Nasional

11 Bahasa Daerah Punah, Linguis Unusia: Perlu Pengajaran Bahasa Ibu Sejak Dini

Rabu, 26 Februari 2020 | 14:30 WIB

11 Bahasa Daerah Punah, Linguis Unusia: Perlu Pengajaran Bahasa Ibu Sejak Dini

Fariz Alnizar, Pengajar Linguistik Universitas Nahdlatul Ulama Indonesia (dokumentasi pribadi)

Jakarta, NU Online
Kepunahan 11 bahasa daerah dari 718 bahasa yang teridentifikasi di Indonesia menjadi sebuah keprihatinan tersendiri bagi Indonesia sebagai sebuah negara dengan bahasa terbanyak kedua di dunia setelah Papua Nugini ini.

Tak ayal, untuk mencegah kembali punah, perlu ada pengenalan dan pengajaran bahasa ibu sejak dini kepada tunas-tunas penuturnya. Hal itu penting mengingat bahasa ibu lebih mudah memberikan pemahaman konseptual anak-anak.

“Anak yang sedari kecil sudah dikenalkan dan diajarkan bahasa ibu, cenderung lebih cepat dalam memahami hal-hal yang bersifat konseptual,” kata Fariz Alnizar, Pengajar Linguistik Universitas Nahdlatul Ulama Indonesia, kepada NU Online pada Rabu (26/2), mengutip penelitian yang dilakukan oleh Southeast Asian Minister of Education Organization Regional Centre for Quality Improvement of Teachers and Education Personnel (SEAMEO QITEP) dan Analytical and Capacity Development Partnership (ACDP).

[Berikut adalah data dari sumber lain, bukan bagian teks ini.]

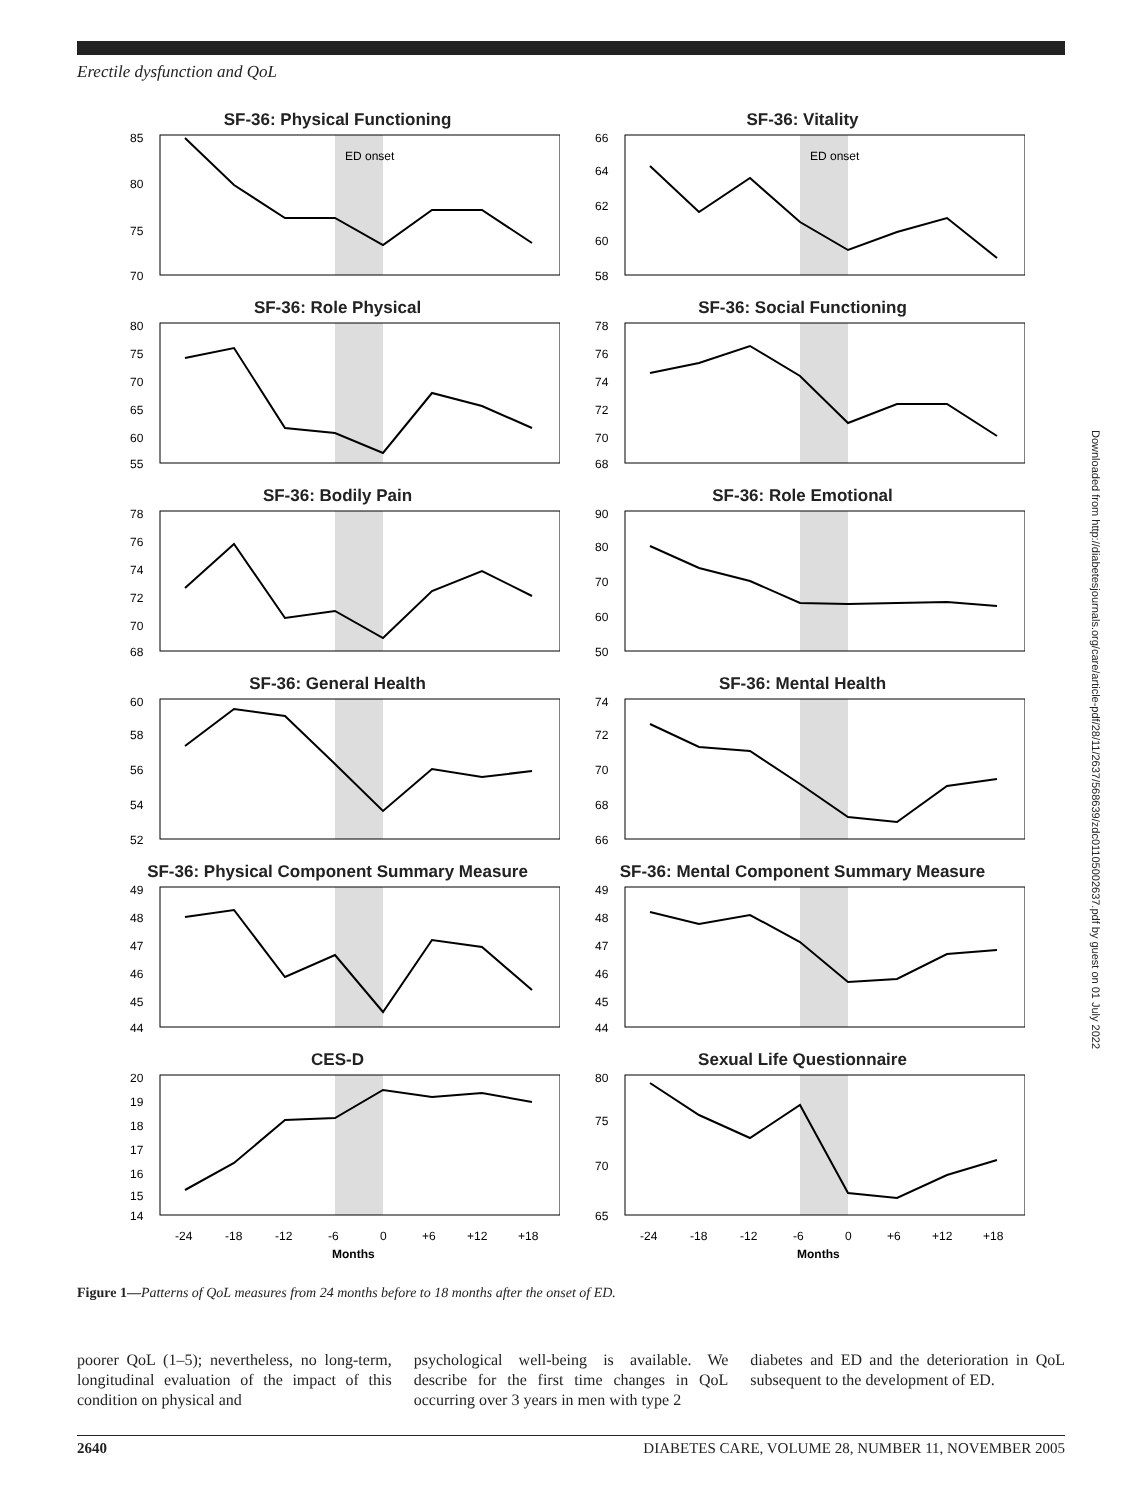Erectile dysfunction and QoL
SF-36: Physical Functioning
ED onset
85
80
75
70
SF-36: Vitality
ED onset
66
64
62
60
58
SF-36: Role Physical
80
75
70
65
60
55
SF-36: Social Functioning
78
76
74
72
70
68
SF-36: Bodily Pain
78
76
74
72
70
68
SF-36: Role Emotional
90
80
70
60
50
SF-36: General Health
60
58
56
54
52
SF-36: Mental Health
74
72
70
68
66
SF-36: Physical Component Summary Measure
49
48
47
46
45
44
SF-36: Mental Component Summary Measure
49
48
47
46
45
44
CES-D
20
19
18
17
16
15
14
-24
-18
-12
-6
0
+6
+12
+18
Months
Sexual Life Questionnaire
80
75
70
65
-24
-18
-12
-6
0
+6
+12
+18
Months
Figure 1—Patterns of QoL measures from 24 months before to 18 months after the onset of ED.
poorer QoL (1–5); nevertheless, no long-term, longitudinal evaluation of the impact of this condition on physical and
psychological well-being is available. We describe for the first time changes in QoL occurring over 3 years in men with type 2
diabetes and ED and the deterioration in QoL subsequent to the development of ED.
2640 DIABETES CARE, VOLUME 28, NUMBER 11, NOVEMBER 2005
Downloaded from http://diabetesjournals.org/care/article-pdf/28/11/2637/568639/zdc01105002637.pdf by guest on 01 July 2022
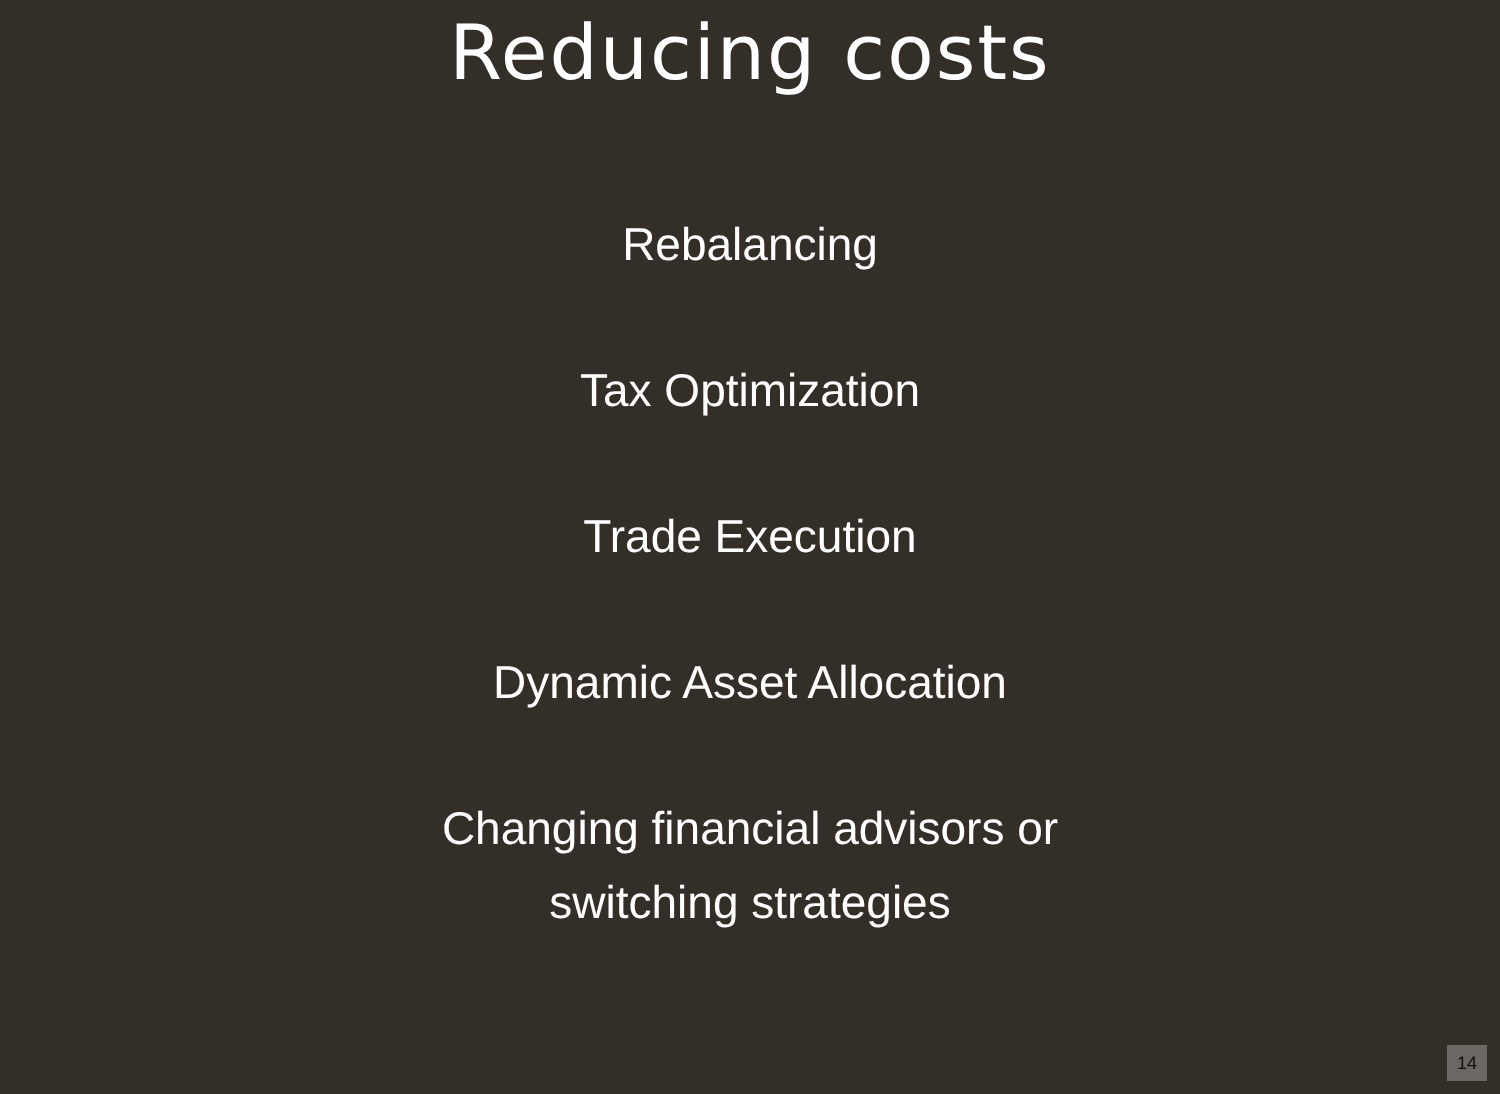Reducing costs
Rebalancing
Tax Optimization
Trade Execution
Dynamic Asset Allocation
Changing financial advisors or
switching strategies
14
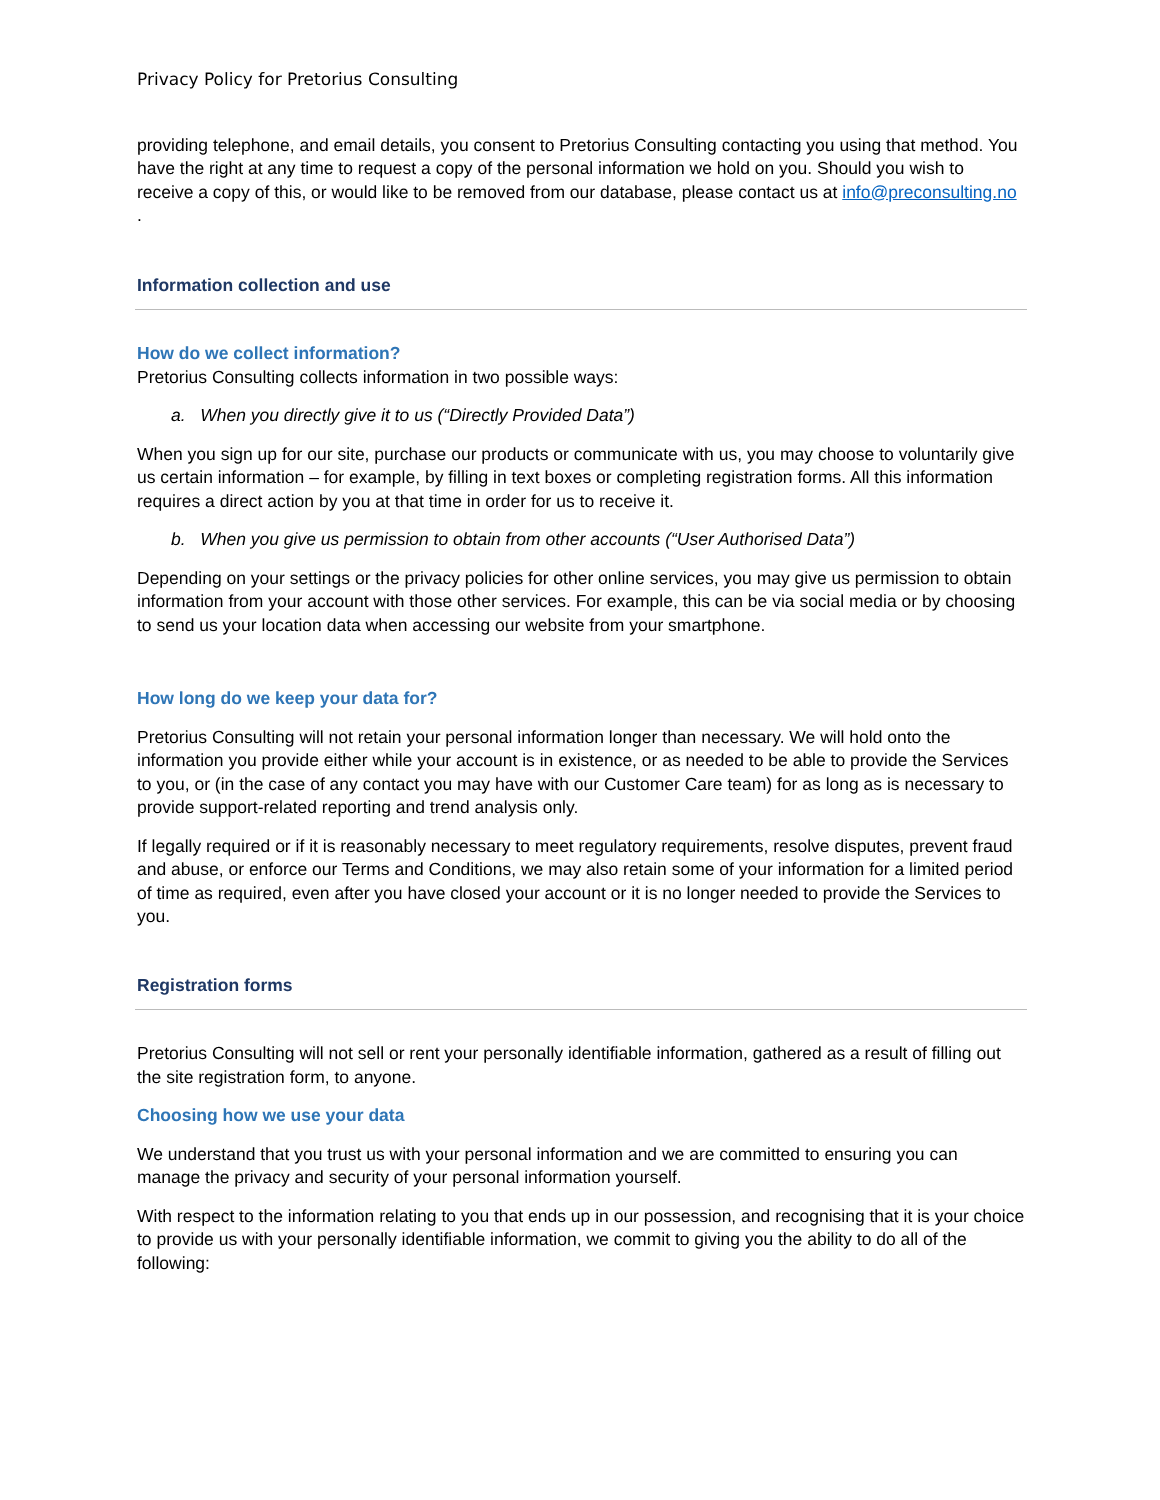Privacy Policy for Pretorius Consulting
providing telephone, and email details, you consent to Pretorius Consulting contacting you using that method. You have the right at any time to request a copy of the personal information we hold on you. Should you wish to receive a copy of this, or would like to be removed from our database, please contact us at info@preconsulting.no .
Information collection and use
How do we collect information?
Pretorius Consulting collects information in two possible ways:
a. When you directly give it to us (“Directly Provided Data”)
When you sign up for our site, purchase our products or communicate with us, you may choose to voluntarily give us certain information – for example, by filling in text boxes or completing registration forms. All this information requires a direct action by you at that time in order for us to receive it.
b. When you give us permission to obtain from other accounts (“User Authorised Data”)
Depending on your settings or the privacy policies for other online services, you may give us permission to obtain information from your account with those other services. For example, this can be via social media or by choosing to send us your location data when accessing our website from your smartphone.
How long do we keep your data for?
Pretorius Consulting will not retain your personal information longer than necessary. We will hold onto the information you provide either while your account is in existence, or as needed to be able to provide the Services to you, or (in the case of any contact you may have with our Customer Care team) for as long as is necessary to provide support-related reporting and trend analysis only.
If legally required or if it is reasonably necessary to meet regulatory requirements, resolve disputes, prevent fraud and abuse, or enforce our Terms and Conditions, we may also retain some of your information for a limited period of time as required, even after you have closed your account or it is no longer needed to provide the Services to you.
Registration forms
Pretorius Consulting will not sell or rent your personally identifiable information, gathered as a result of filling out the site registration form, to anyone.
Choosing how we use your data
We understand that you trust us with your personal information and we are committed to ensuring you can manage the privacy and security of your personal information yourself.
With respect to the information relating to you that ends up in our possession, and recognising that it is your choice to provide us with your personally identifiable information, we commit to giving you the ability to do all of the following:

Menurutnya, kemampuan memahami hal-hal konseptual anak yang diajari bahasa ibu ini tidak dimiliki oleh mereka yang sejak kecil langsung dilatih untuk berbahasa asing. Sebab, bahasa ibu, khususnya bahasa daerah, mengandung norma, nilai, adat, hingga budi pekerti.

“Faktor pragmatik bahasa yang erat kait-kelindannya dengan budaya itulah yang tidak serta merta dicerap oleh anak-anak yang sedari kecil belajar bahasa asing,” katanya.

Sementara penguasaan bahasa asing secara gramatikal dengan fasih, jelasnya, tidak sekaligus memberikan pemahaman kebudayaan beserta perangkat pragmatik bahasa yang dikuasainya.

Fariz menyebut perlu belajar dari Israel dalam menghadapi kepunahan bahasa. Pasalnya, negara tersebut berhasil menghidupkan kembali bahasa Ibrani yang bertahun-tahun punah dan menjadikannya sebagai bahasa resmi mereka kini.

“Dengan perjuangan yang mengharu-biru Ibrani telah menjelma ‘ibu’ bagi Israel. Sebagaimana Israel, kita pun harus mengharu-biru memertahankan bahasa ibu, tanpa harus takut kehilangan bahasa nasoinal kita.,” katanya.

Sebab, jelasnya, mengutip Fishman, bahasa yang punah bukan hanya berhenti pada sebatas pemaknaan bahwa bahasa tersebut sudah nir-penutur. Kepunahan bahasa seiring dengan kepunahan budaya. “Kepunahaan sebuah budaya, tentu saja merupakan alarm keras bagi kepunahan peradaban,” pungkasnya.